Extracted records ->
──────

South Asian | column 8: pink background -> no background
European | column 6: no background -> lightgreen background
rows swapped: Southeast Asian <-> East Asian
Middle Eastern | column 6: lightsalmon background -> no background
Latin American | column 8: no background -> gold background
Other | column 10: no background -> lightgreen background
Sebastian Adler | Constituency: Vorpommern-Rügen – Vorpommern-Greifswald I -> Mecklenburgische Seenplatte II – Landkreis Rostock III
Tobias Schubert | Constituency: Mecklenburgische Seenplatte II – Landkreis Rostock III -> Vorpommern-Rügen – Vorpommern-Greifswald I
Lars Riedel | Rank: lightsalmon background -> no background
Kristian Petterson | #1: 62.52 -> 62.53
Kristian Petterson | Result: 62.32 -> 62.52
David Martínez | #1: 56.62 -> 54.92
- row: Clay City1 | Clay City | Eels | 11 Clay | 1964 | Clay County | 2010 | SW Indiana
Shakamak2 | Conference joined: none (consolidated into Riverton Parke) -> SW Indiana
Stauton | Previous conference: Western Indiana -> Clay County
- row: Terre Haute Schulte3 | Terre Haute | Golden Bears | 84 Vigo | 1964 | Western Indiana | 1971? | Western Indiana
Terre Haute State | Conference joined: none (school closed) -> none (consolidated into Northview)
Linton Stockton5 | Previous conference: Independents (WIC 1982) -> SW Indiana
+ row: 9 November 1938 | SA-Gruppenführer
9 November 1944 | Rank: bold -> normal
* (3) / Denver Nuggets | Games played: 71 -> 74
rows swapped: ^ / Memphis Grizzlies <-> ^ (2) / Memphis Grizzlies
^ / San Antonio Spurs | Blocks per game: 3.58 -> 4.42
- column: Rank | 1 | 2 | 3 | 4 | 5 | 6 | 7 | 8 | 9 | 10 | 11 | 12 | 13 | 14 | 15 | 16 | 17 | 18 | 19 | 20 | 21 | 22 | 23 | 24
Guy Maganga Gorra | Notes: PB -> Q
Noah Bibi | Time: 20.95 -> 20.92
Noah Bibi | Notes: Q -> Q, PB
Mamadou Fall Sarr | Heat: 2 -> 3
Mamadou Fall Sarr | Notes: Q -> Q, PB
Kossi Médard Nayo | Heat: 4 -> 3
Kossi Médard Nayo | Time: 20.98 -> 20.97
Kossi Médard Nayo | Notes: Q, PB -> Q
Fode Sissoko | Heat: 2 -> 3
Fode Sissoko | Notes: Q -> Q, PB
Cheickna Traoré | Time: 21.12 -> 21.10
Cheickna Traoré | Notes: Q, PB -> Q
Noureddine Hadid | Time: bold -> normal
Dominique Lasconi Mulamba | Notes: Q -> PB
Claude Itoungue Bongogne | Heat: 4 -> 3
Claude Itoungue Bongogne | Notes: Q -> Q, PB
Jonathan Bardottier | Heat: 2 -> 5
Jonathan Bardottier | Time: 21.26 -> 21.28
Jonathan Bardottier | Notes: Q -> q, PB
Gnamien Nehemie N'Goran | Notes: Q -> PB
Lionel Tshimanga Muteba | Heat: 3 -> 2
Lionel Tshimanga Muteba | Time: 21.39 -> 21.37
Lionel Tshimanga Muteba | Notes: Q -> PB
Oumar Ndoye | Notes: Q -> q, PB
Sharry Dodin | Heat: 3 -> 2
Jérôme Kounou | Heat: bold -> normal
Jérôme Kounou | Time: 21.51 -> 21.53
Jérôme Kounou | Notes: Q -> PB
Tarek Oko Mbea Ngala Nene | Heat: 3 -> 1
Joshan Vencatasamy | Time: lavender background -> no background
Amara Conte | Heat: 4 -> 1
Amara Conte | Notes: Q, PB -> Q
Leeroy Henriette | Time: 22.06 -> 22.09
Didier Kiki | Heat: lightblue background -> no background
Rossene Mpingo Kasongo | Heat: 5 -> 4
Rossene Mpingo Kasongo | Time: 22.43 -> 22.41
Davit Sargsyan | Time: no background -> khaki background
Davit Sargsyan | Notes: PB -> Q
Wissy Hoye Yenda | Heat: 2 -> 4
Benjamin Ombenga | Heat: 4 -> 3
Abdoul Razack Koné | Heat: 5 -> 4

──────

The exercise -> Copy the records word for word, starting from the beginning and ending with the line that contains "3.58 -> 4.42", including that line.

Problem solution ->
South Asian | column 8: pink background -> no background
European | column 6: no background -> lightgreen background
rows swapped: Southeast Asian <-> East Asian
Middle Eastern | column 6: lightsalmon background -> no background
Latin American | column 8: no background -> gold background
Other | column 10: no background -> lightgreen background
Sebastian Adler | Constituency: Vorpommern-Rügen – Vorpommern-Greifswald I -> Mecklenburgische Seenplatte II – Landkreis Rostock III
Tobias Schubert | Constituency: Mecklenburgische Seenplatte II – Landkreis Rostock III -> Vorpommern-Rügen – Vorpommern-Greifswald I
Lars Riedel | Rank: lightsalmon background -> no background
Kristian Petterson | #1: 62.52 -> 62.53
Kristian Petterson | Result: 62.32 -> 62.52
David Martínez | #1: 56.62 -> 54.92
- row: Clay City1 | Clay City | Eels | 11 Clay | 1964 | Clay County | 2010 | SW Indiana
Shakamak2 | Conference joined: none (consolidated into Riverton Parke) -> SW Indiana
Stauton | Previous conference: Western Indiana -> Clay County
- row: Terre Haute Schulte3 | Terre Haute | Golden Bears | 84 Vigo | 1964 | Western Indiana | 1971? | Western Indiana
Terre Haute State | Conference joined: none (school closed) -> none (consolidated into Northview)
Linton Stockton5 | Previous conference: Independents (WIC 1982) -> SW Indiana
+ row: 9 November 1938 | SA-Gruppenführer
9 November 1944 | Rank: bold -> normal
* (3) / Denver Nuggets | Games played: 71 -> 74
rows swapped: ^ / Memphis Grizzlies <-> ^ (2) / Memphis Grizzlies
^ / San Antonio Spurs | Blocks per game: 3.58 -> 4.42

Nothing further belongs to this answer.